* Exercise brief *
Which lines hold the word "labels"? Copy each of them from the material.

* Records for the exercise *
⁂

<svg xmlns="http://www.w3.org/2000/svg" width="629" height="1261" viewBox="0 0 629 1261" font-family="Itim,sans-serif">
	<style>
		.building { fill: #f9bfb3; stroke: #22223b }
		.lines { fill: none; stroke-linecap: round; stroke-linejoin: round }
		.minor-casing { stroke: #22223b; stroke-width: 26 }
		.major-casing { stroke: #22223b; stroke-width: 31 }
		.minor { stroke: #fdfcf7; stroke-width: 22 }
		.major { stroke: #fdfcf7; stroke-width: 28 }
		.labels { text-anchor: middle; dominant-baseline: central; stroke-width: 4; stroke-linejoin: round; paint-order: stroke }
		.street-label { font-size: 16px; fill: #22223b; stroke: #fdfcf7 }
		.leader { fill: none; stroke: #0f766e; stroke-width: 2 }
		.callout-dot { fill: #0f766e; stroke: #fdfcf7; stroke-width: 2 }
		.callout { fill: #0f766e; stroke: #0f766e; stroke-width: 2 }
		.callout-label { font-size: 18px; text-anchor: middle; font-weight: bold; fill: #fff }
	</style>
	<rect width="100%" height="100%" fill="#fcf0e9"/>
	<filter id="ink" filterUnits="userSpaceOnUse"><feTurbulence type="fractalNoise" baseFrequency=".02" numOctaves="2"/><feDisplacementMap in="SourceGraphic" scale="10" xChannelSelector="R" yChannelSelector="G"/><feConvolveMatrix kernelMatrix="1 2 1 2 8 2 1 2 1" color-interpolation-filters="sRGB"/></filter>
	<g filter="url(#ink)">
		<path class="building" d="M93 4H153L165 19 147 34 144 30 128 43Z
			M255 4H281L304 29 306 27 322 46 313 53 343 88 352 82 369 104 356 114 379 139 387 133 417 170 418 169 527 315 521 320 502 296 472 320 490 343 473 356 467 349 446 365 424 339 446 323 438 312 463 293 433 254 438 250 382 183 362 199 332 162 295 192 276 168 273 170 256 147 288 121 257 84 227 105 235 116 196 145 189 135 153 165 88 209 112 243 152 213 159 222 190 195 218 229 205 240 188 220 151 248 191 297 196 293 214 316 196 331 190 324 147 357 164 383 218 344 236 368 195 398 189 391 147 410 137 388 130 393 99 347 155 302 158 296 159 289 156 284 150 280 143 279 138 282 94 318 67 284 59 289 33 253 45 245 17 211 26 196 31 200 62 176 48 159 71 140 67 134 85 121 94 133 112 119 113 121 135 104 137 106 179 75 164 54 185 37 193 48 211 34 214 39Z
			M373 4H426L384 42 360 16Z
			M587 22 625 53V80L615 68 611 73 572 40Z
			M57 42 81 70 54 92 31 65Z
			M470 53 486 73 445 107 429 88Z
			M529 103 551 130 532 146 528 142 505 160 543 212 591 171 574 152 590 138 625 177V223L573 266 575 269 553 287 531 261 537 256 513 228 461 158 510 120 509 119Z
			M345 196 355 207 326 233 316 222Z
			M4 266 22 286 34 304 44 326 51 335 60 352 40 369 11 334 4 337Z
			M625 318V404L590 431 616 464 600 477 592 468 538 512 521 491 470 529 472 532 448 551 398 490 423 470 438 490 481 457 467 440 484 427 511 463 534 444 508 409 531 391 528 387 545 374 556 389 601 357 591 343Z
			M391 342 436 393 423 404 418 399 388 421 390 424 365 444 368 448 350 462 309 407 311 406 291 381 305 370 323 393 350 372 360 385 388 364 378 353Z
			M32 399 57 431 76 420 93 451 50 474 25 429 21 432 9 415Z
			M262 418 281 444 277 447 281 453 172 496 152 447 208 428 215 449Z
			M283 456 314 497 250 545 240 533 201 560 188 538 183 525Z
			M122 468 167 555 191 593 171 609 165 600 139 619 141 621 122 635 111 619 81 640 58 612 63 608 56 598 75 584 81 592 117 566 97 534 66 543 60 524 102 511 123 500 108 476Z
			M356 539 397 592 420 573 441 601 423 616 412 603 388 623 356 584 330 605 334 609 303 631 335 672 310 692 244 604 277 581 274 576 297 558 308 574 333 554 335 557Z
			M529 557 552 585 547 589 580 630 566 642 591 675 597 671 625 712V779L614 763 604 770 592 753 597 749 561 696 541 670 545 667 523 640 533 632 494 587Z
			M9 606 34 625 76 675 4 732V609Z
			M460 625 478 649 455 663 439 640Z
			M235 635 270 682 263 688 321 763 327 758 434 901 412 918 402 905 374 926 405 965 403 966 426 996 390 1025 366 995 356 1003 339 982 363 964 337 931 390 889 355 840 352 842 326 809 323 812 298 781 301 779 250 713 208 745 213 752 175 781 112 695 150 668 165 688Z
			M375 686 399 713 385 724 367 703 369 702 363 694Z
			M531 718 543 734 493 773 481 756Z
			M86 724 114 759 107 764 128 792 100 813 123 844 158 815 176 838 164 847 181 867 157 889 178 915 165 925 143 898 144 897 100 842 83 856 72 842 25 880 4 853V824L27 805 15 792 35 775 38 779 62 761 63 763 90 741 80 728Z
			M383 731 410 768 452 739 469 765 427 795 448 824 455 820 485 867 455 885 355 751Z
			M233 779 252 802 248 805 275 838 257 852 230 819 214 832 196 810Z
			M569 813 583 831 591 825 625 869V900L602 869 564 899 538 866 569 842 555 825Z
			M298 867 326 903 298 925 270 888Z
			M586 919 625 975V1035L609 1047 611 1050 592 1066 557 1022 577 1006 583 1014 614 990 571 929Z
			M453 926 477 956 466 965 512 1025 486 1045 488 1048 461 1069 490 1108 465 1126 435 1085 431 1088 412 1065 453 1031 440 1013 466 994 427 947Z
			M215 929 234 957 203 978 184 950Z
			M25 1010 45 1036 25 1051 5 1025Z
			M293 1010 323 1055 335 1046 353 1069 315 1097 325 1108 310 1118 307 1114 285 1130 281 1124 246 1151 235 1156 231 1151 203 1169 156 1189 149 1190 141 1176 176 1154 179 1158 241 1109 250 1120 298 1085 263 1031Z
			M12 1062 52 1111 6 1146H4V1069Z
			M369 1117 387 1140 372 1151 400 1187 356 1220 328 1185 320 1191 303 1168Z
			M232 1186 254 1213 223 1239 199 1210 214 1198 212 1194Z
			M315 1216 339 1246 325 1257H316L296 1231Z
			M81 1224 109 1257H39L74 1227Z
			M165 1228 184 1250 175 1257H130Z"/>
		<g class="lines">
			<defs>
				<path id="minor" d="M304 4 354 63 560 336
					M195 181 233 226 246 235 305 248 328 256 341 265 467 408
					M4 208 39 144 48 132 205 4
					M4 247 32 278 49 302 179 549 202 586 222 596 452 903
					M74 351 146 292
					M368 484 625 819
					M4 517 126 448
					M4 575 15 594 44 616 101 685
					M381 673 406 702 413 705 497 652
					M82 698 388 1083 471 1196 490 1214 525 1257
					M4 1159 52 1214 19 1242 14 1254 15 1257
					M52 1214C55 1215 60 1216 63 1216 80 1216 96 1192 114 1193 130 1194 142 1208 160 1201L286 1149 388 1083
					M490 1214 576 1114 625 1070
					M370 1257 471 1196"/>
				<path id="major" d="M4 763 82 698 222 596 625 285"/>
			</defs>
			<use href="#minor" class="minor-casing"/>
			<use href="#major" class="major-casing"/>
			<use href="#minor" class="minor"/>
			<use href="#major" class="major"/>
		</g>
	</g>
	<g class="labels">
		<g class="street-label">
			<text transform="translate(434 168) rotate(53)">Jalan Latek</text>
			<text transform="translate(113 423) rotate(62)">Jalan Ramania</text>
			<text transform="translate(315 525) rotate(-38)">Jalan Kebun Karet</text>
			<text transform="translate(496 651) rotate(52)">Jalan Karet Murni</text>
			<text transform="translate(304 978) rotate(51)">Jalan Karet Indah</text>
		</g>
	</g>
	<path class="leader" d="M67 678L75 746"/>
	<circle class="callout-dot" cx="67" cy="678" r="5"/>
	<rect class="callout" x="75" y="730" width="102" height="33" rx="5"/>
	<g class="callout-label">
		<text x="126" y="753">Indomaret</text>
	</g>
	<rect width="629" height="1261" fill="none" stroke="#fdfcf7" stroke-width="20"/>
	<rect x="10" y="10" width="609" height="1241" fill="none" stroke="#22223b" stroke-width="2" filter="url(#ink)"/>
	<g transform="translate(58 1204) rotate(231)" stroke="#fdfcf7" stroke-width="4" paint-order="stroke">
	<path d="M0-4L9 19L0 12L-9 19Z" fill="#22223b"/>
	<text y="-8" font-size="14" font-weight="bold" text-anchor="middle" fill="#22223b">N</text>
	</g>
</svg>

⁂

* Exercise result *
		.labels { text-anchor: middle; dominant-baseline: central; stroke-width: 4; stroke-linejoin: round; paint-order: stroke }
	<g class="labels">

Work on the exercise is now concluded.